SET TASK
From the line that has "through a 30" down to the final line of the listing below, transcribe every line exactly, and only those.

═══ DATA RECORDS ═══

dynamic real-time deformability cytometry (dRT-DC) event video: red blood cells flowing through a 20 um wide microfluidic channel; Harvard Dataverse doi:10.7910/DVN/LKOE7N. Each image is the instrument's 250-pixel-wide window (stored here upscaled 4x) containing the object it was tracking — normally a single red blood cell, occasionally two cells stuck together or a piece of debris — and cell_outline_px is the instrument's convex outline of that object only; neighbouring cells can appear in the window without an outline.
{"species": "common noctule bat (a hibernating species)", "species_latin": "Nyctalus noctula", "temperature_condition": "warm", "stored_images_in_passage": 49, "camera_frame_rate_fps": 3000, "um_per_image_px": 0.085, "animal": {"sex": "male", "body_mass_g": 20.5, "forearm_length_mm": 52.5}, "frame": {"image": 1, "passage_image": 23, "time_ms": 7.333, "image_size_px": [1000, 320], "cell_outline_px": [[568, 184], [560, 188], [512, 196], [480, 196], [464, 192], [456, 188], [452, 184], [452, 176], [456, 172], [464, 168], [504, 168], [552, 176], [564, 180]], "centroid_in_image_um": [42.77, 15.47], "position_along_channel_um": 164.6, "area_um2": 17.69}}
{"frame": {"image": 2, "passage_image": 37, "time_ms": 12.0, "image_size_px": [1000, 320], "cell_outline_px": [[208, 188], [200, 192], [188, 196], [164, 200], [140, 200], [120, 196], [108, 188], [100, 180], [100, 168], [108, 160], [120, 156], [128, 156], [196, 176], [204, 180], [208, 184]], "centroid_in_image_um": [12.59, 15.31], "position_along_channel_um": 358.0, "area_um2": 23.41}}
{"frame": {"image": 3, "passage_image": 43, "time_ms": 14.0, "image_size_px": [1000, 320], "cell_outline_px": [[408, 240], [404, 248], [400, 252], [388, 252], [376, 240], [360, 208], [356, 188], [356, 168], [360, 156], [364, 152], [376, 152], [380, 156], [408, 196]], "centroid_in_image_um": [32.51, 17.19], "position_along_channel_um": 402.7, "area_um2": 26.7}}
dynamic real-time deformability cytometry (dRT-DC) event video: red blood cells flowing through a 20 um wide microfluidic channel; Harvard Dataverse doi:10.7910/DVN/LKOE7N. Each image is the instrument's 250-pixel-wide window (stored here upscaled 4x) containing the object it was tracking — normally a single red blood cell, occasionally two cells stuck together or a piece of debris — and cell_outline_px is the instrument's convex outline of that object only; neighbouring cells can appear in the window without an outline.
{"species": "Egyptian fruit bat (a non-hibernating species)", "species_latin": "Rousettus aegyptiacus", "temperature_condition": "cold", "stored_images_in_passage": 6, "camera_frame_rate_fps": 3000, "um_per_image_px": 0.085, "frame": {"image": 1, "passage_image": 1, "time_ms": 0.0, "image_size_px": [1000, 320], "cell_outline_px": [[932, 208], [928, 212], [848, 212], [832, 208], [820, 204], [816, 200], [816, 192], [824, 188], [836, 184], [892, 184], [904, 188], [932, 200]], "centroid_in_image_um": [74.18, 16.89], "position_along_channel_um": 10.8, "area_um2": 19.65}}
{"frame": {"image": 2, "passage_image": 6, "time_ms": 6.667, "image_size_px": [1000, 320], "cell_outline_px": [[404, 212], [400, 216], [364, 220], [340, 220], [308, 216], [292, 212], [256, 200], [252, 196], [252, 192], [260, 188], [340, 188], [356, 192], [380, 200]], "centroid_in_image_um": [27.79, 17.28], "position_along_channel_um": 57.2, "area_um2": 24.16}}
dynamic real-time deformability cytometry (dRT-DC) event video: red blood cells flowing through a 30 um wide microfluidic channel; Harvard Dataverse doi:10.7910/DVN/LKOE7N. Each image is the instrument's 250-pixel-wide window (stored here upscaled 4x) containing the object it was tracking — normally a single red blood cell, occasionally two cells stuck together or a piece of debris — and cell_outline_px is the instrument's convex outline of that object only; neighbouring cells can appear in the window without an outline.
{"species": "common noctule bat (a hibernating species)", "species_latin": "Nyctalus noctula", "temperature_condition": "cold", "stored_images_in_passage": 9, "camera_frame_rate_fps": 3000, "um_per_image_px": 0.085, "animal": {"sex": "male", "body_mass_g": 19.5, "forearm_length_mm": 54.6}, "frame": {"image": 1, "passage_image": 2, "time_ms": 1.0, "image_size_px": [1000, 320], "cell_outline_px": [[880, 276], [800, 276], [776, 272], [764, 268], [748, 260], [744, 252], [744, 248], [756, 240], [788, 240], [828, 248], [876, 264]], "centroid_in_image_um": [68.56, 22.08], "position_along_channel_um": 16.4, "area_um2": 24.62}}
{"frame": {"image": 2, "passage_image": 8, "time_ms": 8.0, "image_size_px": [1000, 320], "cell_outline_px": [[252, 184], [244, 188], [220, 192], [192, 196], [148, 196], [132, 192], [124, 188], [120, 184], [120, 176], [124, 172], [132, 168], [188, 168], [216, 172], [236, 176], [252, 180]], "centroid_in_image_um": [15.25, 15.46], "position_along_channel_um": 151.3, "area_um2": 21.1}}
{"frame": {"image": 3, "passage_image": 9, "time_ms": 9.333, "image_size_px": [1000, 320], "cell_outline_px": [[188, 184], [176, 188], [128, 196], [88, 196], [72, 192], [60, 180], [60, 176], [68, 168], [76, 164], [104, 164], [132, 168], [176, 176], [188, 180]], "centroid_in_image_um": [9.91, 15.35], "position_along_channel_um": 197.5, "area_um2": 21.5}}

═══

THE RESULT
dynamic real-time deformability cytometry (dRT-DC) event video: red blood cells flowing through a 30 um wide microfluidic channel; Harvard Dataverse doi:10.7910/DVN/LKOE7N. Each image is the instrument's 250-pixel-wide window (stored here upscaled 4x) containing the object it was tracking — normally a single red blood cell, occasionally two cells stuck together or a piece of debris — and cell_outline_px is the instrument's convex outline of that object only; neighbouring cells can appear in the window without an outline.
{"species": "common noctule bat (a hibernating species)", "species_latin": "Nyctalus noctula", "temperature_condition": "cold", "stored_images_in_passage": 9, "camera_frame_rate_fps": 3000, "um_per_image_px": 0.085, "animal": {"sex": "male", "body_mass_g": 19.5, "forearm_length_mm": 54.6}, "frame": {"image": 1, "passage_image": 2, "time_ms": 1.0, "image_size_px": [1000, 320], "cell_outline_px": [[880, 276], [800, 276], [776, 272], [764, 268], [748, 260], [744, 252], [744, 248], [756, 240], [788, 240], [828, 248], [876, 264]], "centroid_in_image_um": [68.56, 22.08], "position_along_channel_um": 16.4, "area_um2": 24.62}}
{"frame": {"image": 2, "passage_image": 8, "time_ms": 8.0, "image_size_px": [1000, 320], "cell_outline_px": [[252, 184], [244, 188], [220, 192], [192, 196], [148, 196], [132, 192], [124, 188], [120, 184], [120, 176], [124, 172], [132, 168], [188, 168], [216, 172], [236, 176], [252, 180]], "centroid_in_image_um": [15.25, 15.46], "position_along_channel_um": 151.3, "area_um2": 21.1}}
{"frame": {"image": 3, "passage_image": 9, "time_ms": 9.333, "image_size_px": [1000, 320], "cell_outline_px": [[188, 184], [176, 188], [128, 196], [88, 196], [72, 192], [60, 180], [60, 176], [68, 168], [76, 164], [104, 164], [132, 168], [176, 176], [188, 180]], "centroid_in_image_um": [9.91, 15.35], "position_along_channel_um": 197.5, "area_um2": 21.5}}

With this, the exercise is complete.